(Dataset entries)
- - - -

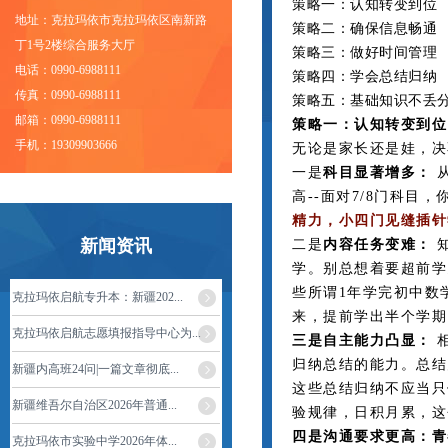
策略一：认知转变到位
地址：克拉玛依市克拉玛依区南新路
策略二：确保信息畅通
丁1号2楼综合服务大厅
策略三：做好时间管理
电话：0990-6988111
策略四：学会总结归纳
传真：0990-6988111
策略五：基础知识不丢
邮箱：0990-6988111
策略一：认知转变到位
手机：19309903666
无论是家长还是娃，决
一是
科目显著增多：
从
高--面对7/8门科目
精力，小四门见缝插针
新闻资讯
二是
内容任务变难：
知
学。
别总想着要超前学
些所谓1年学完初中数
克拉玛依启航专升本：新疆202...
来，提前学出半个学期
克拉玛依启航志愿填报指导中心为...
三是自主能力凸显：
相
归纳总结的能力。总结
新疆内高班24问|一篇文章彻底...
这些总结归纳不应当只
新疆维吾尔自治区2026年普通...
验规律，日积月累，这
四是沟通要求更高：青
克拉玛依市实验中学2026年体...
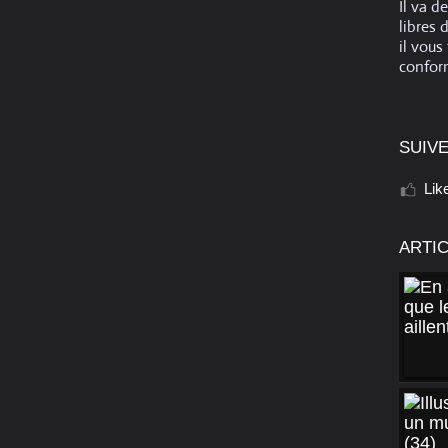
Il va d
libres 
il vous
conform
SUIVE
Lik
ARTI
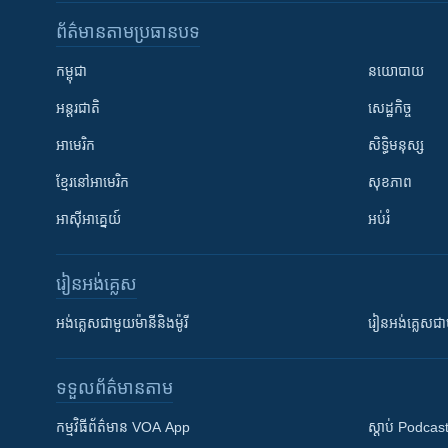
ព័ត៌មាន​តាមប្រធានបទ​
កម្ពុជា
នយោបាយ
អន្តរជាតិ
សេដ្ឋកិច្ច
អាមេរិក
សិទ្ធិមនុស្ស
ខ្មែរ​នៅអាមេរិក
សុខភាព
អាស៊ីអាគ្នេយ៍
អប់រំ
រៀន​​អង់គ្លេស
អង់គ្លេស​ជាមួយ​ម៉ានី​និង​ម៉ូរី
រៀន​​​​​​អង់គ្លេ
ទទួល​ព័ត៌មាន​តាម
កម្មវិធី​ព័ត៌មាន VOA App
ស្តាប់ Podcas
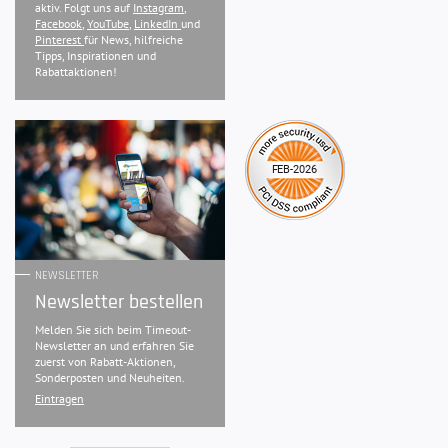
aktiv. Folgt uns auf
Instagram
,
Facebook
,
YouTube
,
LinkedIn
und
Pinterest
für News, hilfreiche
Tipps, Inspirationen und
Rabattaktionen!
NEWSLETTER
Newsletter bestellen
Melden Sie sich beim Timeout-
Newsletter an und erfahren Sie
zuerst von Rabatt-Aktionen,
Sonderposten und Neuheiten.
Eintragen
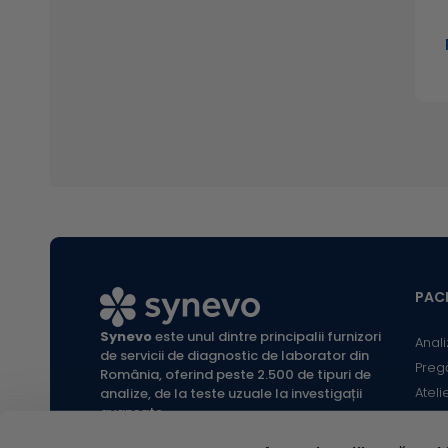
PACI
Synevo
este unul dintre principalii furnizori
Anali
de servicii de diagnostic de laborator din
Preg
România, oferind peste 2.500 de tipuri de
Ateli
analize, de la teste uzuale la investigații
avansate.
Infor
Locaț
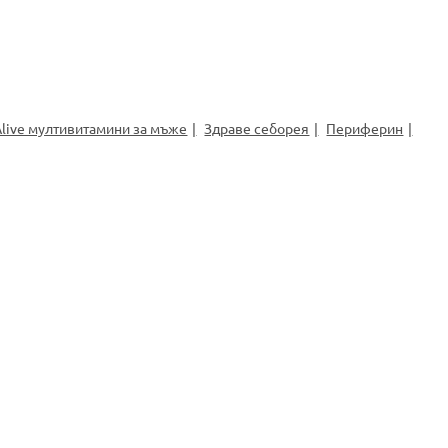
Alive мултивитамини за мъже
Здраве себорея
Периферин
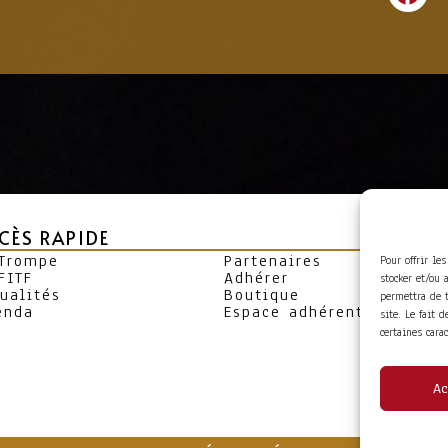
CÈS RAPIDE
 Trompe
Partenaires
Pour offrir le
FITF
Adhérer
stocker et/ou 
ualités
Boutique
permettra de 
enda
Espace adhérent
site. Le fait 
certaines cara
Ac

- - - -

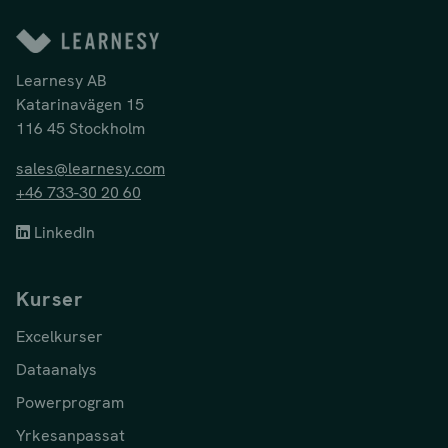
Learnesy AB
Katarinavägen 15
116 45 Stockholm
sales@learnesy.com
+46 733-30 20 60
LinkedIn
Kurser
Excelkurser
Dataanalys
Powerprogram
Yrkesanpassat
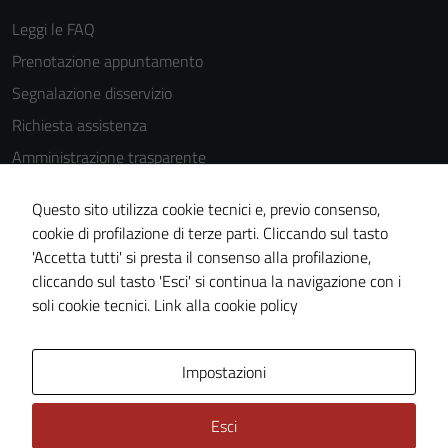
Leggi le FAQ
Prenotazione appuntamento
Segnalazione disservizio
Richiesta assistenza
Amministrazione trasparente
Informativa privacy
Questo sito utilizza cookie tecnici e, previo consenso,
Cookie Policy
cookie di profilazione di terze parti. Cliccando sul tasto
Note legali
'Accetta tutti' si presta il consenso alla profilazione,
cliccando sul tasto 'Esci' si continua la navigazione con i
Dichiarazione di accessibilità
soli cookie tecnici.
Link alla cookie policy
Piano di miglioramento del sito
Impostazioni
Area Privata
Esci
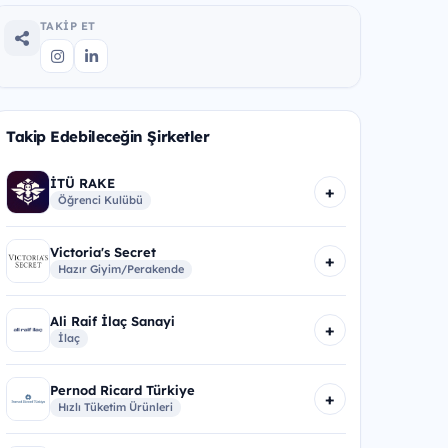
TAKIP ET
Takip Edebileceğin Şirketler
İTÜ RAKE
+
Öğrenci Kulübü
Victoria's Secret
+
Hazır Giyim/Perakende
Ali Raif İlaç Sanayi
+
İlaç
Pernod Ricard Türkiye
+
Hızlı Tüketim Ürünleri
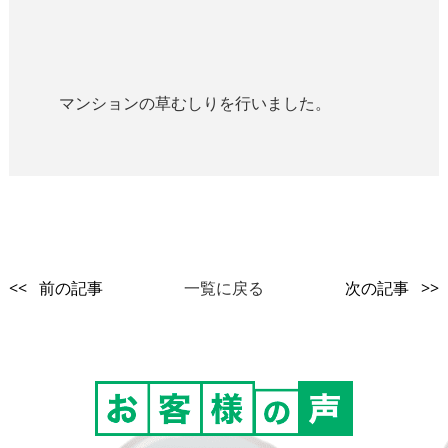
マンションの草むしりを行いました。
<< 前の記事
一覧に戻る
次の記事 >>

- - - -

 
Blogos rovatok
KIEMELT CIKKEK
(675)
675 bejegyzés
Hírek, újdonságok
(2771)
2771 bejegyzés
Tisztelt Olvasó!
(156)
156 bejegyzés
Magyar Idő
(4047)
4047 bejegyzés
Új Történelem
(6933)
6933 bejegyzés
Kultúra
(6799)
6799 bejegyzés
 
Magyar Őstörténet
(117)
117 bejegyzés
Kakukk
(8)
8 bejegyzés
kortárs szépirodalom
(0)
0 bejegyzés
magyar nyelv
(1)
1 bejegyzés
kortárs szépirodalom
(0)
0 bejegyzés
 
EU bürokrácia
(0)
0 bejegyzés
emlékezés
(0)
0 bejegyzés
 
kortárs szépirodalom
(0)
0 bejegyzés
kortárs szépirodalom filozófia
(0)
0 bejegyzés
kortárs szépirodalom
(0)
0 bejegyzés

- - - -

=== Problem description ===
Copy out the item lines between the line holding "Leggi le FAQ" and the line holding "Hızlı Tüketim Ürünleri", inclusive, without changing anything. Leave the pictures out of your answer.

=== Task response ===
Leggi le FAQ
Prenotazione appuntamento
Segnalazione disservizio
Richiesta assistenza
Amministrazione trasparente
Informativa privacy
Questo sito utilizza cookie tecnici e, previo consenso,
Cookie Policy
cookie di profilazione di terze parti. Cliccando sul tasto
Note legali
'Accetta tutti' si presta il consenso alla profilazione,
cliccando sul tasto 'Esci' si continua la navigazione con i
Dichiarazione di accessibilità
soli cookie tecnici.
Link alla cookie policy
Piano di miglioramento del sito
Impostazioni
Area Privata
Esci
TAKIP ET
Takip Edebileceğin Şirketler
İTÜ RAKE
+
Öğrenci Kulübü
Victoria's Secret
+
Hazır Giyim/Perakende
Ali Raif İlaç Sanayi
+
İlaç
Pernod Ricard Türkiye
+
Hızlı Tüketim Ürünleri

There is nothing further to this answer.